_INSTRUCTION_.
An identical copy of every entry below is the required output.

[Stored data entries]
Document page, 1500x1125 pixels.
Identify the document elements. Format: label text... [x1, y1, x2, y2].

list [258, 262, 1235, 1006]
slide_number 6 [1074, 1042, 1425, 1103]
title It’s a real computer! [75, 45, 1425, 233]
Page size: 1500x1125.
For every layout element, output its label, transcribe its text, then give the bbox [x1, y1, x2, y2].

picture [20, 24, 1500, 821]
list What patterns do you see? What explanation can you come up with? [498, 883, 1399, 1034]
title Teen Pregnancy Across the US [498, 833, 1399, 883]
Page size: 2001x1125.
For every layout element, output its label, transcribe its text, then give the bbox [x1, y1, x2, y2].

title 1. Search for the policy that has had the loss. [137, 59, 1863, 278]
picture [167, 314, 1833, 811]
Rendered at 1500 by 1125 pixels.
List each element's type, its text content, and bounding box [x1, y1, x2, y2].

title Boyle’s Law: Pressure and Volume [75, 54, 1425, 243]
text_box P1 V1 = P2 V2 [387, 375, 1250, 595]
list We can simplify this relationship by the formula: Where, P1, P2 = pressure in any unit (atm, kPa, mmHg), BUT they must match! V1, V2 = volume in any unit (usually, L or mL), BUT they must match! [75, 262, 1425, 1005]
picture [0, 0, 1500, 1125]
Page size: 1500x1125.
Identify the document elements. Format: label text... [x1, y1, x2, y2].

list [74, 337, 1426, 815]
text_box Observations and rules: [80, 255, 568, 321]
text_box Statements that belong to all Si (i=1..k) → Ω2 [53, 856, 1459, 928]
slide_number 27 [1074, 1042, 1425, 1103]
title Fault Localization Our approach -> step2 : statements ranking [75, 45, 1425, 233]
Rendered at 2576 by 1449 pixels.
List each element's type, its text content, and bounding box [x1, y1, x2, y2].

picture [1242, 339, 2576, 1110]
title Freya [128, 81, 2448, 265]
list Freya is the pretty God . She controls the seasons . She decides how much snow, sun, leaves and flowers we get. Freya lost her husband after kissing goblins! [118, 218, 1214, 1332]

_WORKED SOLUTION_.
Document page, 1500x1125 pixels.
Identify the document elements. Format: label text... [x1, y1, x2, y2].

list [258, 262, 1235, 1006]
slide_number 6 [1074, 1042, 1425, 1103]
title It’s a real computer! [75, 45, 1425, 233]
Page size: 1500x1125.
For every layout element, output its label, transcribe its text, then give the bbox [x1, y1, x2, y2].

picture [20, 24, 1500, 821]
list What patterns do you see? What explanation can you come up with? [498, 883, 1399, 1034]
title Teen Pregnancy Across the US [498, 833, 1399, 883]
Page size: 2001x1125.
For every layout element, output its label, transcribe its text, then give the bbox [x1, y1, x2, y2].

title 1. Search for the policy that has had the loss. [137, 59, 1863, 278]
picture [167, 314, 1833, 811]
Rendered at 1500 by 1125 pixels.
List each element's type, its text content, and bounding box [x1, y1, x2, y2].

title Boyle’s Law: Pressure and Volume [75, 54, 1425, 243]
text_box P1 V1 = P2 V2 [387, 375, 1250, 595]
list We can simplify this relationship by the formula: Where, P1, P2 = pressure in any unit (atm, kPa, mmHg), BUT they must match! V1, V2 = volume in any unit (usually, L or mL), BUT they must match! [75, 262, 1425, 1005]
picture [0, 0, 1500, 1125]
Page size: 1500x1125.
Identify the document elements. Format: label text... [x1, y1, x2, y2].

list [74, 337, 1426, 815]
text_box Observations and rules: [80, 255, 568, 321]
text_box Statements that belong to all Si (i=1..k) → Ω2 [53, 856, 1459, 928]
slide_number 27 [1074, 1042, 1425, 1103]
title Fault Localization Our approach -> step2 : statements ranking [75, 45, 1425, 233]
Rendered at 2576 by 1449 pixels.
List each element's type, its text content, and bounding box [x1, y1, x2, y2].

picture [1242, 339, 2576, 1110]
title Freya [128, 81, 2448, 265]
list Freya is the pretty God . She controls the seasons . She decides how much snow, sun, leaves and flowers we get. Freya lost her husband after kissing goblins! [118, 218, 1214, 1332]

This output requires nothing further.